Papua is part of the island of New Guinea. Although the human population here is low, the levels of biodiversity are quite high, allowing conservation efforts to be put in place. It is home to approximately 190 species of mammals including kangaroos, wallabies, and rodents. It also boasts of being home to both the world's largest pigeons and the smallest parrots and frogs. There are also more than 2,000 species of orchids and 2,000 fern species growing in the country.
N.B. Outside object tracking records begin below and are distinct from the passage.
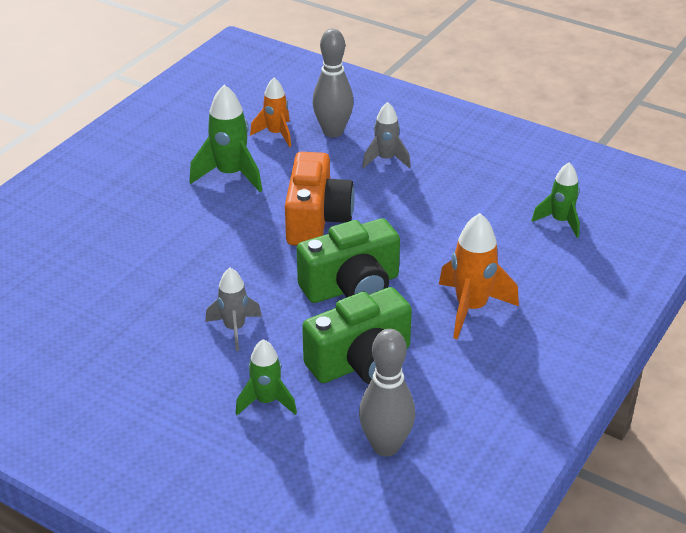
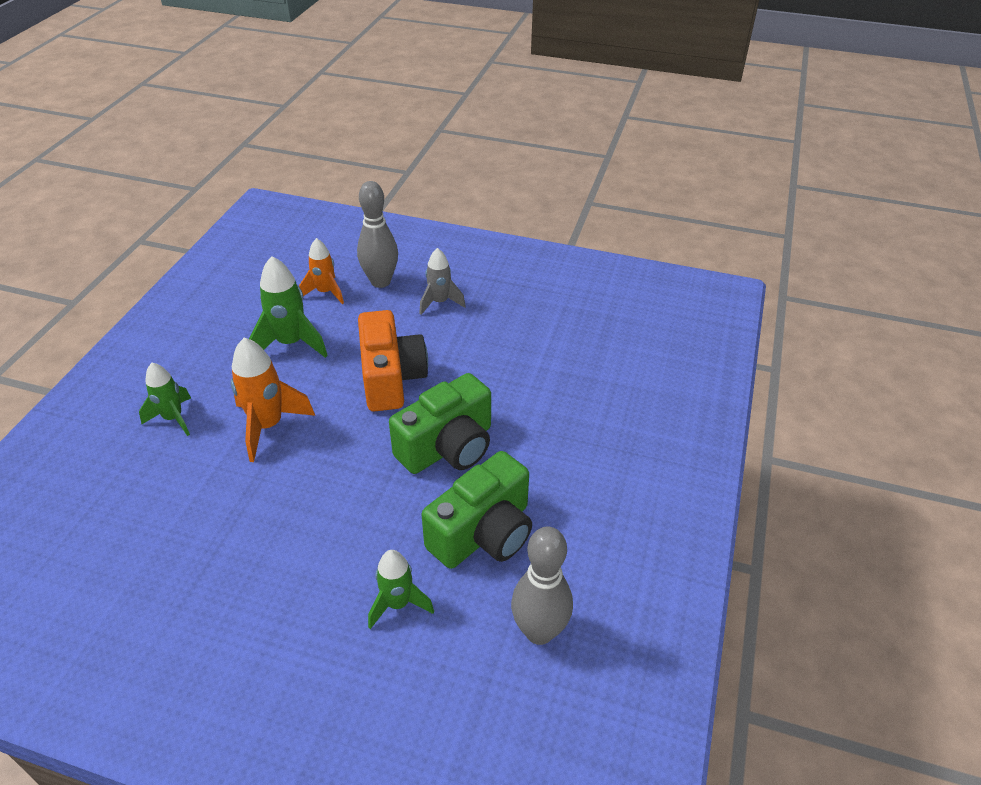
camera: 15 degrees left, 5 degrees up
grey rocket [205,268,262,351] -> none
orange rocket [439,213,519,340] -> orange rocket moved to [231,338,315,462]
green rocket [531,163,580,238] -> green rocket moved to [139,363,191,436]

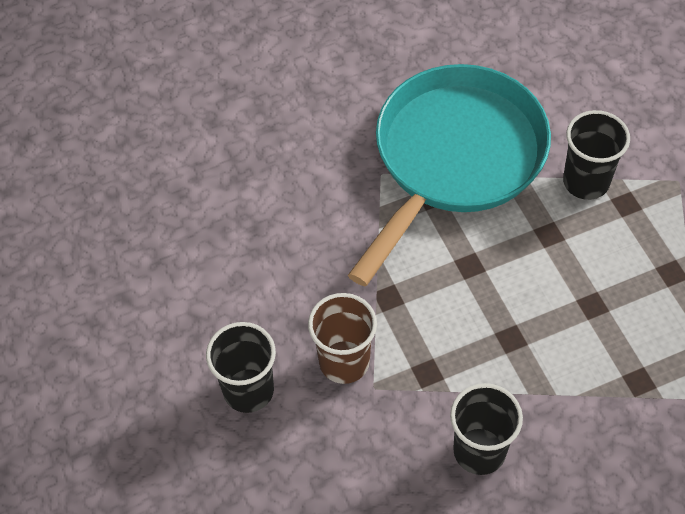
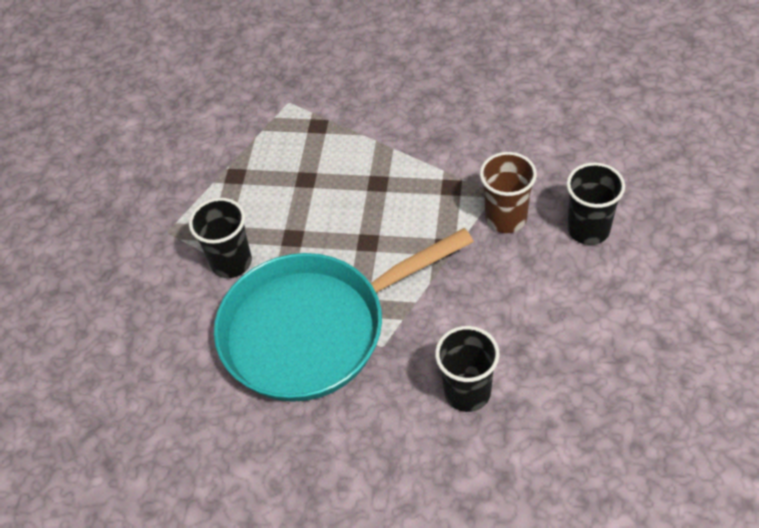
camera: 145 degrees left, 5 degrees down
black cup [450,383,523,475] -> black cup moved to [435,326,500,412]

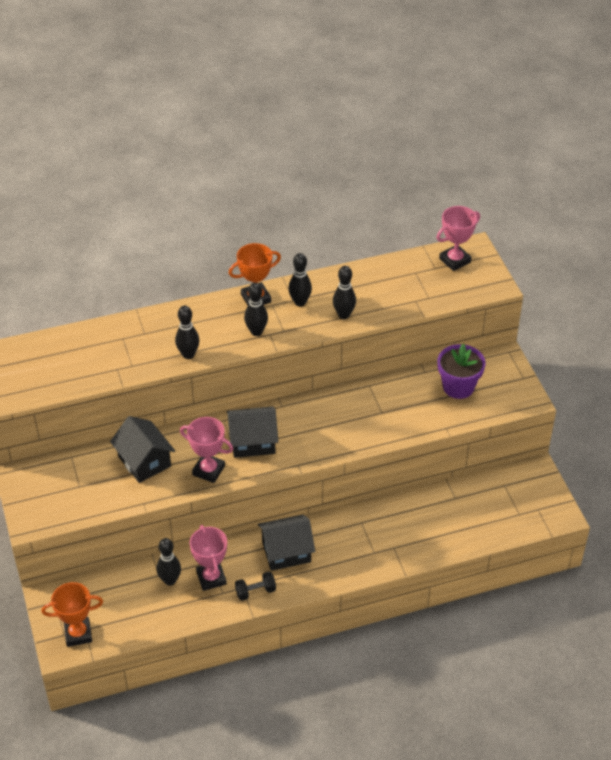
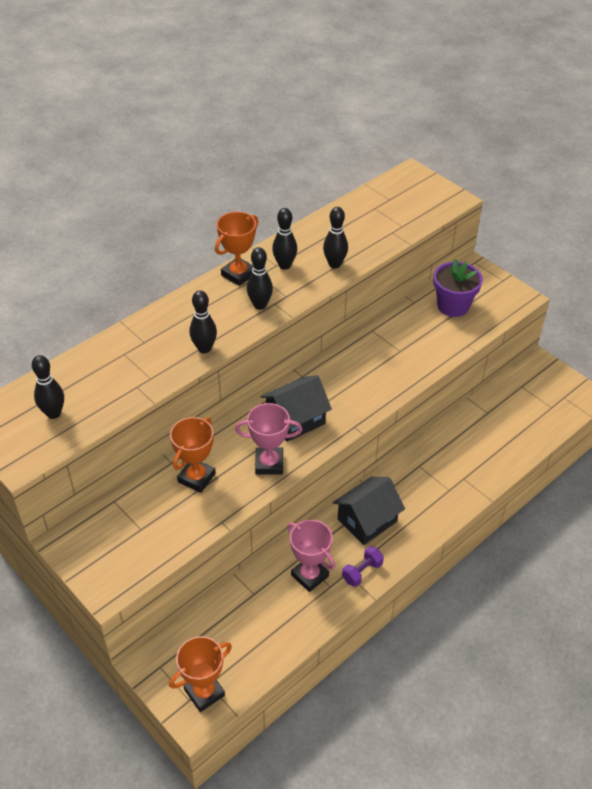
camera: 25 degrees left, 0 degrees up
black house [110,416,175,483] -> orange trophy [170,417,215,493]
black bowling pin [157,538,181,586] -> black bowling pin moved to [32,355,64,419]
black dumbbell [235,572,276,601] -> purple dumbbell [342,546,384,587]
pink trophy [437,206,480,271] -> none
Papua New Guinea's Top National Parks And Protected Areas
Bagiai National Park
Bagiai wildlife management area derives its name from the volcanic mountain therein and covers a total of 53 square miles, which is slightly half of the total area of the Karkar Island on which it is found. The management area includes Karkar's eastern and central parts, the coastal reefs and small offshore islands of Tuale and Mungamek. The offshore islands are a breeding nest for seabirds and turtles. Its interior is mountainous and reaches an altitude of 1,840 m above sea level. The legislation restricts the use of guns on the wildlife except when killing pigs that attack their farmlands and birds of prey attacking poultry. Only the traditional landowners can hunt in the areas and only by using traditional methods of hunting and fishing.
Cape Wom International Memorial Park
The Cape wom international memorial park covers 0.4 square miles located 14 kilometers west of Wewak. It is a site of wartime airstrip where the Japanese surrendered to Australians. There are five memorial flagpoles and a white triangular concrete calm with a brass plaque on the spot where the Japanese lieutenant general Adachi, commander of the Japanese 18th Army, signed the surrender documents and handed his sword to the Australian major general Robertson on September 13, 1945. It also preserves the remnants of the Japanese troops who died on the spot, including two Japanese guns displayed along the several field guns. The park hosts war relics, with walking tracks, picnic tables and washrooms, and BBQ shelters. It is mainly a research and educational resource center and has provisions for outdoor activities. Its terrain is quite bushy and untrodden.
Maza National Park
Maza wildlife management area is an area covering 711 square miles of the sea and coral reefs off the coast to the east of Tonda. Established in 1796, the main aim of the park was to protect the dugong and marine turtles. It is a community-run and managed wildlife protected area, and there are restrictions on using modern hunting and fishing methods. The sale of the dugong meat is restricted around the region.
Tonda National Park
Tonda, Papua New Guinea's largest protected area, is one of the most ecologically significant wetlands on earth. Located in the western province, Tonda Wildlife Management area covers a total of 2,278 square miles. It has a flat terrain located at less than 45 meters above sea level. It includes mangrove swamps, Monson forests, grassland, and swamps. Most trees belong to the acacia and melaleuca groups, and most grasses are phragmites and pseudorabies. Over 220 species of birds are found in the area, both endemic and migratory water birds, birds-of-paradise, and Brolga. It also includes 56 species of fish, 50 species of mammals, including the rare spectacled hare-wallaby, chestnut dunnart, and false water rats. The reptiles found in the areas include the saltwater crocodiles and New Guinea crocodile. The area and its biodiversity face threats of poaching from the neighboring Indonesian people, and the harvesting pressure from the local merchants who sell the resources to people of the other side of the border. The area is protected by legislation that illegalizes hunting primarily by non-customary land owners. The Ramsar conservation listed it as a wetland of international importance in 1993, and 2006 it became a world heritage site.
Conservation Initiatives To Save The Flora And Fauna Of The Country
Most wildlife management areas of Papua were set up by traditional customaries including Tonda, Maza, and Bagiai, which were later incorporated into the national management zones and protected areas. Most of the species found in Papua are endemic and rare to New Guinea. Some of the top protected areas in Papua include Lake Lavu, Long Island, Pokili and McAda, Mount Gahavisuka and Namanatabu Historic Reserve. As much the region is making efforts to conserve wildlife, there still exist threats such as logging of the lowland forest and illegal hunting of the fauna species.